Bei Durchbruchschmerzen kommen vor allem Opioide der WHO-Stufe III zum Einsatz. Diese wirken schnell und weisen keine Zeitverzögerung auf. Deshalb werden sie auch als „rapid-onset-opioids“ bezeichnet. Alle Medikamente, die heutzutage gegen tumorbedingte Durchbruchschmerzen eingesetzt werden, enthalten den Wirkstoff Fentanyl.
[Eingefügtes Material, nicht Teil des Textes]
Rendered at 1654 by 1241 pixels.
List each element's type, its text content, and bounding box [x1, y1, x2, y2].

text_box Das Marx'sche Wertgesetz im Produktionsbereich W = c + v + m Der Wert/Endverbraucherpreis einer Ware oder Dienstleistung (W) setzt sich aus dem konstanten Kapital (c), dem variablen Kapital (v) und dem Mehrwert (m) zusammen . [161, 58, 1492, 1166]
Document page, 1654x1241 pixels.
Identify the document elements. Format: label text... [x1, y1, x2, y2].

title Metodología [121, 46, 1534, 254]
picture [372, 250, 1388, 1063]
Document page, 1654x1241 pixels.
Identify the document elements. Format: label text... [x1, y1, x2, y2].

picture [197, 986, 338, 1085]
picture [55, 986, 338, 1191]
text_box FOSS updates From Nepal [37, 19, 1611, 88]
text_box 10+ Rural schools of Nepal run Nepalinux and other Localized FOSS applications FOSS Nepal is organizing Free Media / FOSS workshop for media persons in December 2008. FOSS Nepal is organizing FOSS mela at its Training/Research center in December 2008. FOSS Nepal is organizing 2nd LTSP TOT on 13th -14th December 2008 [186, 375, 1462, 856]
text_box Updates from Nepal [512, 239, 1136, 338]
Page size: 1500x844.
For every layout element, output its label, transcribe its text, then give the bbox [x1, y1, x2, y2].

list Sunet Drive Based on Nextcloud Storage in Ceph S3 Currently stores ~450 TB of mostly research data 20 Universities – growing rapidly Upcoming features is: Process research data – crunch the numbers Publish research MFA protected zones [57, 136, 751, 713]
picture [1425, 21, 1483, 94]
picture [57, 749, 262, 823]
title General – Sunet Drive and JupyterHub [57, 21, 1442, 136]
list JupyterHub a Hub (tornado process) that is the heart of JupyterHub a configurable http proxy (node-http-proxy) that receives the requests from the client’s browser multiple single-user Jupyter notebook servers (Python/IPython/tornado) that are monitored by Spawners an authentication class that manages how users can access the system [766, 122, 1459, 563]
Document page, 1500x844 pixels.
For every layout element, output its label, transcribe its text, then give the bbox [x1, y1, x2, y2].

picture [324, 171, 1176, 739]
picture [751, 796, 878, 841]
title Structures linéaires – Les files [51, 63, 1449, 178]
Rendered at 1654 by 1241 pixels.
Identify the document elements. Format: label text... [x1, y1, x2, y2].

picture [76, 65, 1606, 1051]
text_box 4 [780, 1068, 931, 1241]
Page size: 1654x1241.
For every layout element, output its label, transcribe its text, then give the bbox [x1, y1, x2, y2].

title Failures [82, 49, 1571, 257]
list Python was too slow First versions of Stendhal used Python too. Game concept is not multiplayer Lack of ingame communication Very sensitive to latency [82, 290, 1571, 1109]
Dieser Wirkstoff gelangt über die Nasen- oder die Mundschleimhaut in den Organismus, d.h. er ist sowohl in Form von Nasensprays als auch in Form von Sublingualtabletten und Lutschtabletten erhältlich.

Um eine ideale medikamentöse Einstellung zu erreichen, sollte eine enge Absprache mit dem Arzt erfolgen. Dieser muss sowohl den Patienten als auch dessen Angehörige genauestens über die Präparate aufklären. Hierzu zählen sowohl die Art der Anwendung als auch die Aufbewahrung und die genaue Dosierung. Darüber hinaus muss der Mediziner die Therapie genauestens überwachen. So kann er die Medikamente ggf. anpassen und stets bestimmten, ob die Einnahme der Schmerzmittel noch sinnvoll ist.

Wichtig ist außerdem, dass die Patienten und die Angehörigen über sämtliche mögliche Nebenwirkungen der opioidhaltigen Schmerzmittel informiert werden. So besteht bei diesen Medikamenten beispielsweise eine hohe Gefahr für einen Missbrauch. Außerdem können sie zu starker Müdigkeit, zu Übelkeit und zu Erbrechen führen. Auch Schwindelgefühle sind möglich. Aus diesen Gründen wird Patienten häufig von bestimmten Aktivitäten wie dem Autofahren abgeraten.

In einigen Fällen werden auch andere Medikamente gegen die Durchbruchschmerzen angewandt. Anstelle von Opioiden erhalten die Patienten oft nicht-steroidale Antirheumatika u.Ä. Die mit diesen einhergehenden Nebenwirkungen sind allgemein geringer als die der opioidhaltigen Mittel. Dennoch sind bei der längeren Einnahme auch mit diesen Medikamenten gewisse Risiken und Nebenwirkungen wie ein Herzinfarkt und eine Thromboseneigung verbunden.

Vorbeugung: die enge Absprache mit dem Arzt

Wer an einer Krebs-Erkrankung leidet, sollte, sobald die verschriebenen Schmerzmittel nicht mehr ausreichend wirken, umgehend den behandelnden Arzt aufsuchen. So kann Durchbruchschmerzen frühestmöglich vorgebeugt werden.